• **Aim of the exercise**
Count the lines below that hold the word "HSEL" and say how many, with no other text.

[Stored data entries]
......

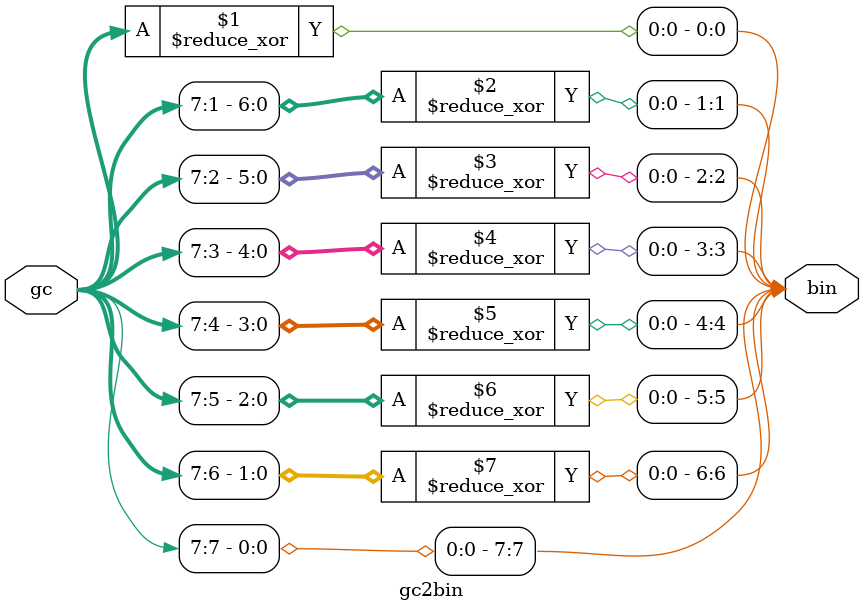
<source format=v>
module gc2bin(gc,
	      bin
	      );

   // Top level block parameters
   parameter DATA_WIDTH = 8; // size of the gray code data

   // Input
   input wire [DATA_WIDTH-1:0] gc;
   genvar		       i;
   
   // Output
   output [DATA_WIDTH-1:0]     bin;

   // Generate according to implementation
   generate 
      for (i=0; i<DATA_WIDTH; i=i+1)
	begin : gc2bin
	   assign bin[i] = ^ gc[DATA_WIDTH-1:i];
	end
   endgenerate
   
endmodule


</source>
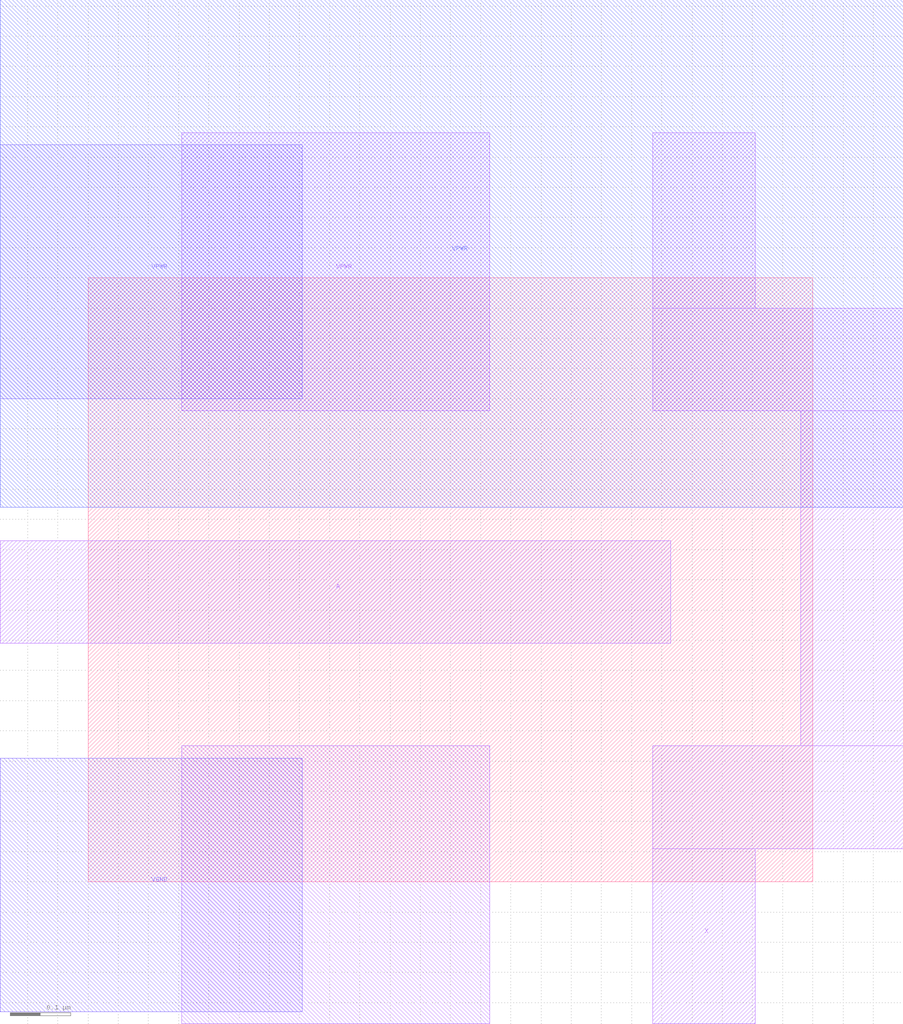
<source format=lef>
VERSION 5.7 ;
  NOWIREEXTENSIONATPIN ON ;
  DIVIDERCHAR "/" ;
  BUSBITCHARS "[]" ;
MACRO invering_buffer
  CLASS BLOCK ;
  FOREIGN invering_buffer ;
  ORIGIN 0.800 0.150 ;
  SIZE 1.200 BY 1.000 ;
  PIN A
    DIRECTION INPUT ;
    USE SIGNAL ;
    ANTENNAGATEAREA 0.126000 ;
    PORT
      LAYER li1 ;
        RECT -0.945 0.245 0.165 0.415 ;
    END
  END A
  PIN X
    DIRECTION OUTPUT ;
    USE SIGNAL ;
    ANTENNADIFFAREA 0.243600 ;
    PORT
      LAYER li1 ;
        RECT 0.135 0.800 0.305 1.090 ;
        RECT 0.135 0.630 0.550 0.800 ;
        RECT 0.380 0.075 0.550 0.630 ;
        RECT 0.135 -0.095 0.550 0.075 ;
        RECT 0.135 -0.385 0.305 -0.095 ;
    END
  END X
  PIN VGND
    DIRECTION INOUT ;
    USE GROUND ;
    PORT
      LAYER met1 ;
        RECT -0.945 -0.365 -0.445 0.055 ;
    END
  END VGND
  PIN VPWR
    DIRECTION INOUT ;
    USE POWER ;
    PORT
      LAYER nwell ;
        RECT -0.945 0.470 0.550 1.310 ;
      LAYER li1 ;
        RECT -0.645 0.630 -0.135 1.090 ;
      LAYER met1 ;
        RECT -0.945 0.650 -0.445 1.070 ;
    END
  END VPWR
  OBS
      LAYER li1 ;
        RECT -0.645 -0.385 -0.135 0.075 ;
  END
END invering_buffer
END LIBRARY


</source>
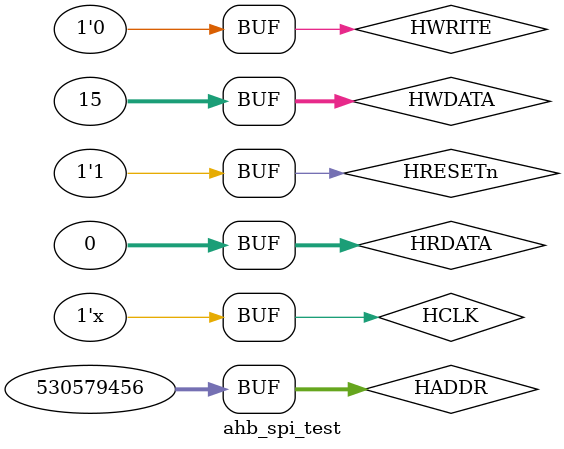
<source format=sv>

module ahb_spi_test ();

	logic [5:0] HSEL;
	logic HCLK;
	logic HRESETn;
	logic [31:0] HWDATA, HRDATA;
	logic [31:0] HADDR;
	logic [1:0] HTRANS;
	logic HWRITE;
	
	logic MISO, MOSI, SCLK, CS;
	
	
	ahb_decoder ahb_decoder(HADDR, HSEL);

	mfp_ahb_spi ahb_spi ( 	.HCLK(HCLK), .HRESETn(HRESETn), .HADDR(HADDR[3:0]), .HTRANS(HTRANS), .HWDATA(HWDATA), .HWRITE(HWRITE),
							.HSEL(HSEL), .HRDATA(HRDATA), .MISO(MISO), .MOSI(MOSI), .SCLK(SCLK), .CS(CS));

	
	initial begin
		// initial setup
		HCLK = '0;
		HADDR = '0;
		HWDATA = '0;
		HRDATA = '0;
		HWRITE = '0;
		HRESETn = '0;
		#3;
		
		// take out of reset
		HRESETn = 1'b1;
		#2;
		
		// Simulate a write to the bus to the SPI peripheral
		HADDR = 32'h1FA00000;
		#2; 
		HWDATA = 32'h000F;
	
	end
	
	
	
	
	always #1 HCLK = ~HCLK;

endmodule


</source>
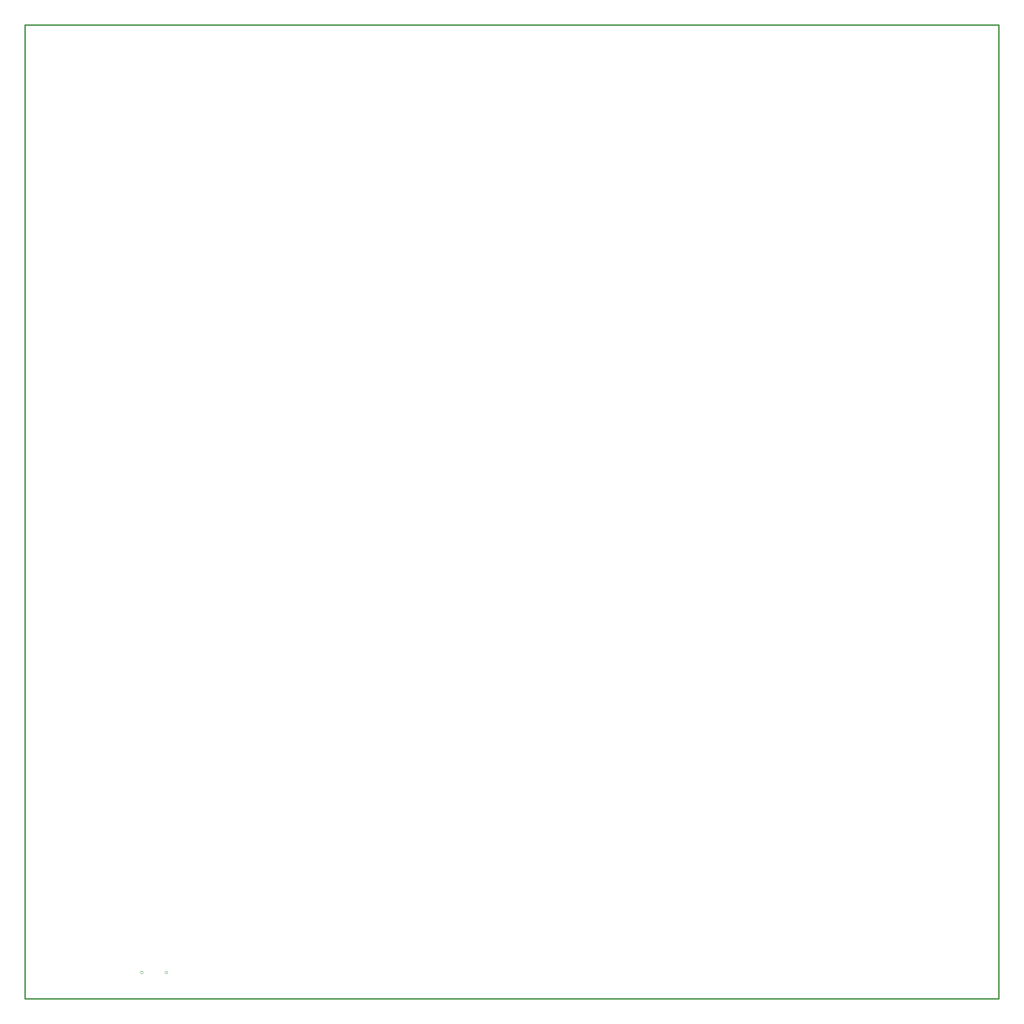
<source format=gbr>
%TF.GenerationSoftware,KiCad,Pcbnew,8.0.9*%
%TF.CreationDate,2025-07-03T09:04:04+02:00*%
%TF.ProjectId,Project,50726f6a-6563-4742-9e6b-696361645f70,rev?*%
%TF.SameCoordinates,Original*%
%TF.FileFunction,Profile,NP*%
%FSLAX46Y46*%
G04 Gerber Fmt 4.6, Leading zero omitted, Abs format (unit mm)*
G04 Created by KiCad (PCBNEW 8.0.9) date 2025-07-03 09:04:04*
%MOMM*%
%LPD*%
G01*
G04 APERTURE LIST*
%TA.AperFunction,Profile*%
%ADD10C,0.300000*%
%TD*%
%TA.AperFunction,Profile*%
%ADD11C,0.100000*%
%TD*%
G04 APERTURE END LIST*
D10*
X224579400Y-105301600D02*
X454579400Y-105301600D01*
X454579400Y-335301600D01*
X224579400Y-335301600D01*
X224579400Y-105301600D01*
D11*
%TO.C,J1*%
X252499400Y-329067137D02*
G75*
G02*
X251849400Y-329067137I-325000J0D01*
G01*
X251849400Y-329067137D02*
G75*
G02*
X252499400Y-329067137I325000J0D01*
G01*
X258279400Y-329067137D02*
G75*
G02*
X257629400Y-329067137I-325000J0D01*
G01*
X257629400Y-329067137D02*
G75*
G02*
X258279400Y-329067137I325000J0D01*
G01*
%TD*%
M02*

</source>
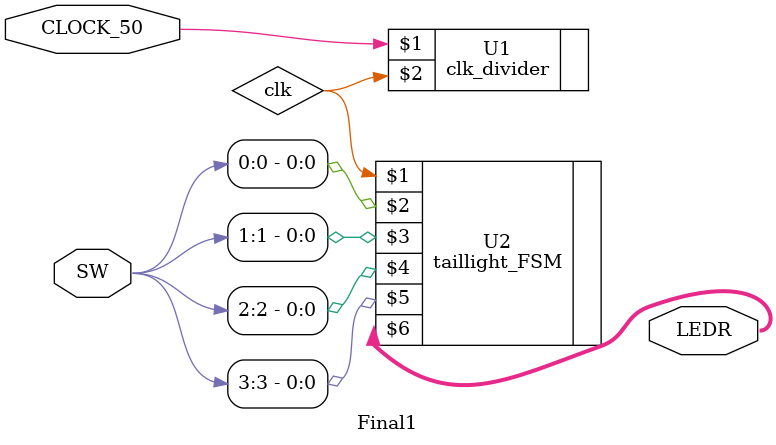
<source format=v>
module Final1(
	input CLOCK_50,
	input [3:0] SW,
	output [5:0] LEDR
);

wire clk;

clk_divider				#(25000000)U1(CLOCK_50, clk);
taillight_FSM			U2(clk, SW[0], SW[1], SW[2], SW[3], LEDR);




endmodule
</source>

......

• **Answer to this problem**
3